## Extract provided
- - - - - - -

1973 UCI Cyclo-cross World Championships
- Official program booklet
- Venue: London, United Kingdom
- Date: 25 February 1973
- Coordinates: 51°30′26″N 0°7′39″W﻿ / ﻿51.50722°N 0.12750°W
- Cyclists participating: 18 (Elite) 50 (Amateurs)
- Events: 2

= 1973 UCI Cyclo-cross World Championships =

Cyclo-cross championship

The 1973 UCI Cyclo-cross World Championships were held in London, England on Sunday February 25, 1973. Organized for a first time in the United Kingdom, it was the 24th edition of the UCI Cyclo-cross World Championships.

== Venue ==
The venue was Crystal Palace Park. A three kilometer long circuit had to be ridden seven times by the amateurs and eight times by the professionals, plus a 230 m long starting straight. It consisted of 850 m asphalt, 1900 m meadows, 100 m gravel paths and 150 m running sections.

13 national teams with teams of four took part in the amateur race. The United States took part for the first time. Australia was also announced to be taking part, but for unknown reasons it did not take place. 18 drivers from 7 nations started in the professional race; Italy was no longer represented in this category after Renato Longo's resignation. The Belgian champion Albert Van Damme was considered the big favorite, and his next challengers were Rolf Wolfshohl and André Wilhelm. Defending champion Erik De Vlaeminck had hardly been in form over the past few months and was only reluctantly accepted by the Belgian association.

- - - - - - -

## Entries provided
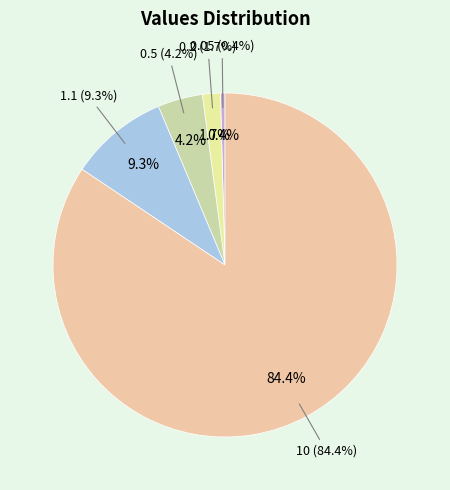

Is it true that 0.5 is 10% of the pie?

False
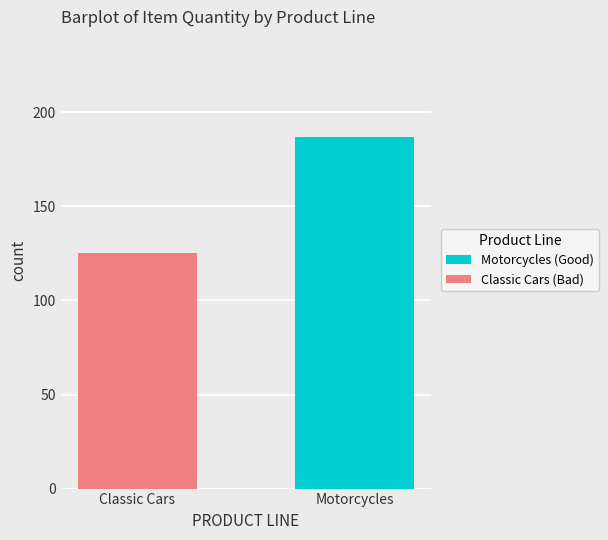

What is the sum of the Motorcycles (Good) values at Motorcycles and Classic Cars?

187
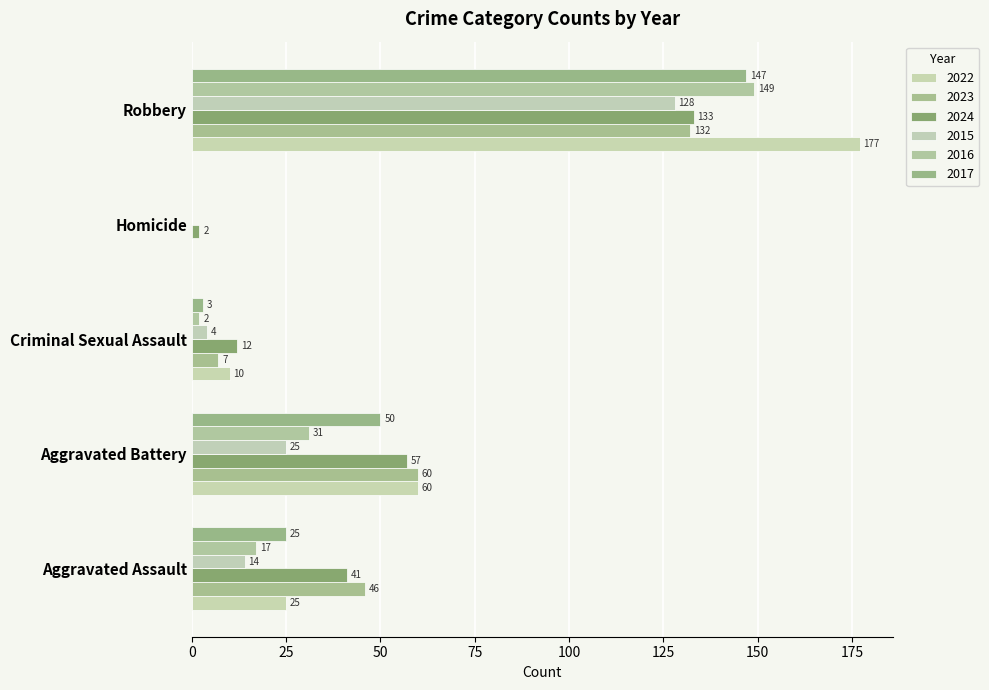

How many data points does each series have?

5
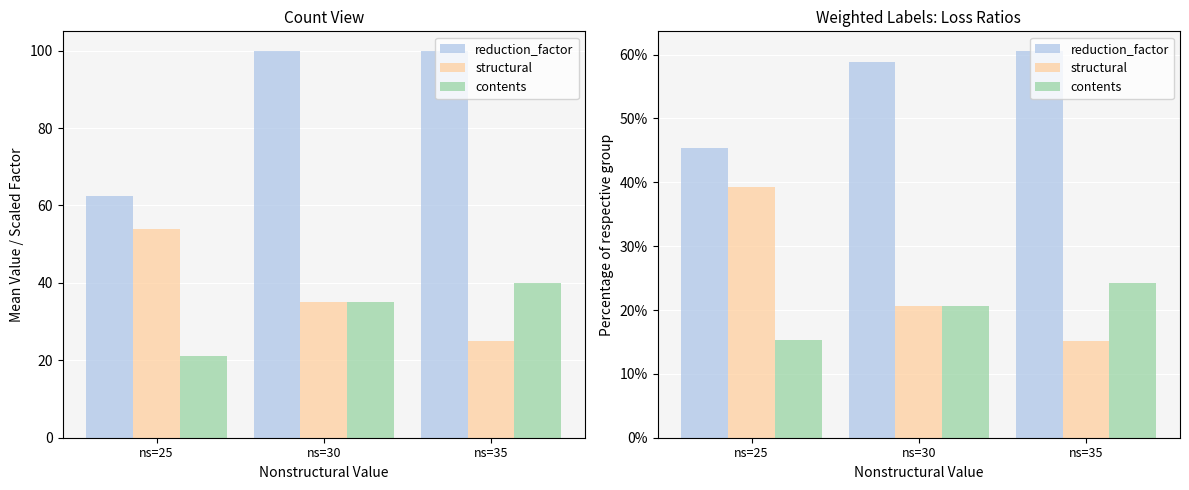

Are the bars grouped side by side (vs. stacked)?

Yes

- - - - - - -

## Written task 1
Rewrite the passage on the 1973 UCI Cyclo-cross World Championships from "13 national teams" up to and including "the Belgian association.", with "big favorite" replaced by "clear favorite".
## Written task 2
According to the passage on the 1973 UCI Cyclo-cross World Championships, which park was the venue?

## Answer 1
13 national teams with teams of four took part in the amateur race. The United States took part for the first time. Australia was also announced to be taking part, but for unknown reasons it did not take place. 18 drivers from 7 nations started in the professional race; Italy was no longer represented in this category after Renato Longo's resignation. The Belgian champion Albert Van Damme was considered the clear favorite, and his next challengers were Rolf Wolfshohl and André Wilhelm. Defending champion Erik De Vlaeminck had hardly been in form over the past few months and was only reluctantly accepted by the Belgian association.

## Answer 2
Crystal Palace Park.